President Donald Trump over the weekend escalated his criticism of the Federal Reserve into a personal attack of Fed Chairman Jerome Powell, according to news reports.

At a fundraiser in the Hamptons, Trump said he expected Powell to be a cheap money Fed chairman and lamented the Fed instead had raised interest rates, Bloomberg reported.The story cited three people present who described Trump’s private remarks.

The Wall Street Journal also reported that Trump questioned the need for rate hikes at the event.

The U.S. dollar DXY, -0.16%  drifted lower after the reports of Trump’s remarks. U.S. stocks SPX, +0.27%   extended gains.
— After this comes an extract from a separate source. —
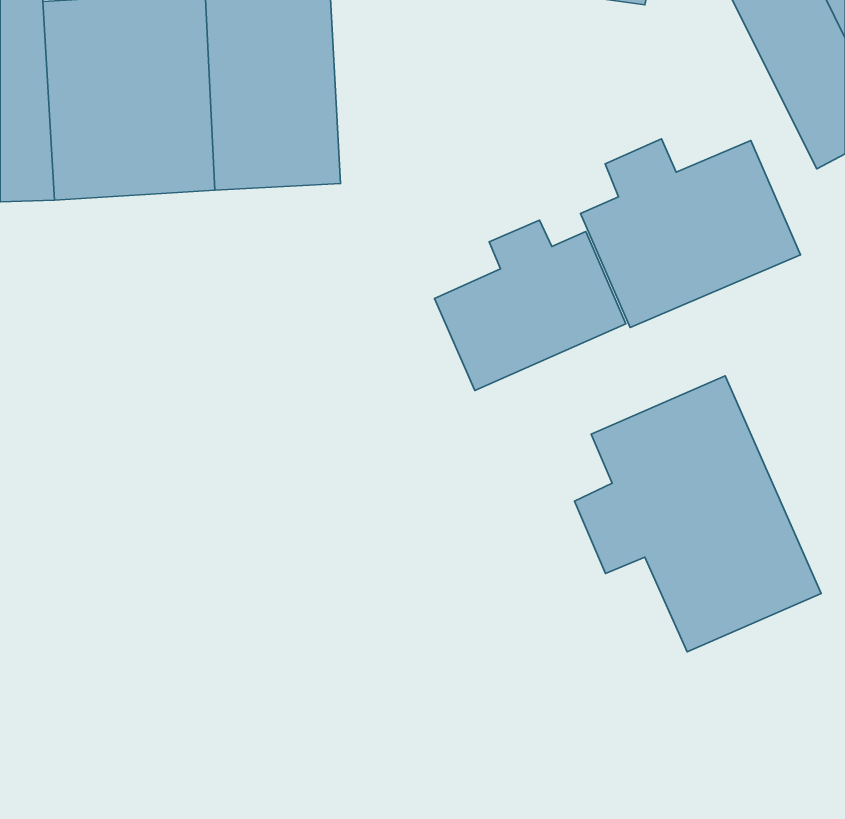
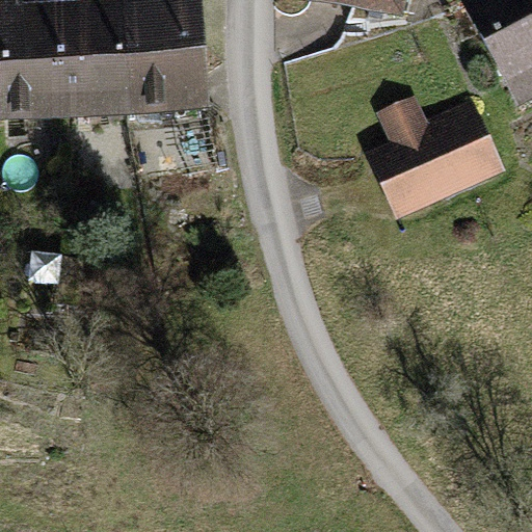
building: [435,220,626,391] -> none
building: [574,376,821,652] -> none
Trump said he was told by advisers that Powell liked “cheap money” and yet quickly started raising rates, according to the Journal.
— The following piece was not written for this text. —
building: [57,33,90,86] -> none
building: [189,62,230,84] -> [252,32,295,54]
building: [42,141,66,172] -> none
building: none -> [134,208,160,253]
“This can only happen to Trump,” the president joked.

The Fed has raised rate twice this year and have penciled in two more quarter-point interest-rate hikes this year and three more in 2019.
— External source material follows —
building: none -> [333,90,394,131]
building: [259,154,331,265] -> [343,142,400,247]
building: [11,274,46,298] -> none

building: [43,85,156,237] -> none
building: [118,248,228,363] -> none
The Fed is concerned about rising prices — the 12-month rate of core inflation in July rose to 2.4%, the highest rate since September 2008.

Trump is not alone in his concern about the Fed, which comes as the Treasury yield curve — the difference in the yield between the 2-year TMUBMUSD02Y, -0.79%   and 10-year TMUBMUSD10Y, -1.20%   was the flattest in 11 years. An inverted yield curve is often considered a predictor of recessions.

Joe Lavorgna, chief economist of the America for Natixis, thinks the Fed is prepared to tighten even if the market swoons.

David Blanchflower, an economics professor at Dartmouth College, said Monday the central bank is making a big mistake with its gradual interest-rate hikes.

He said the Fed is mistaken in its view that labor markets are tight. This is the type of error “that ends recoveries,” he said.

See: Fed is making ‘huge error’ in thinking U.S. labor market is tight

Powell was asked in July about public criticism from the White House.

“Let me just say I’m not concerned about it, and I’ll tell you why,” Powell told NPR. “We have a long tradition here of conducting policy in a particular way, and that way is independent of all political concerns.”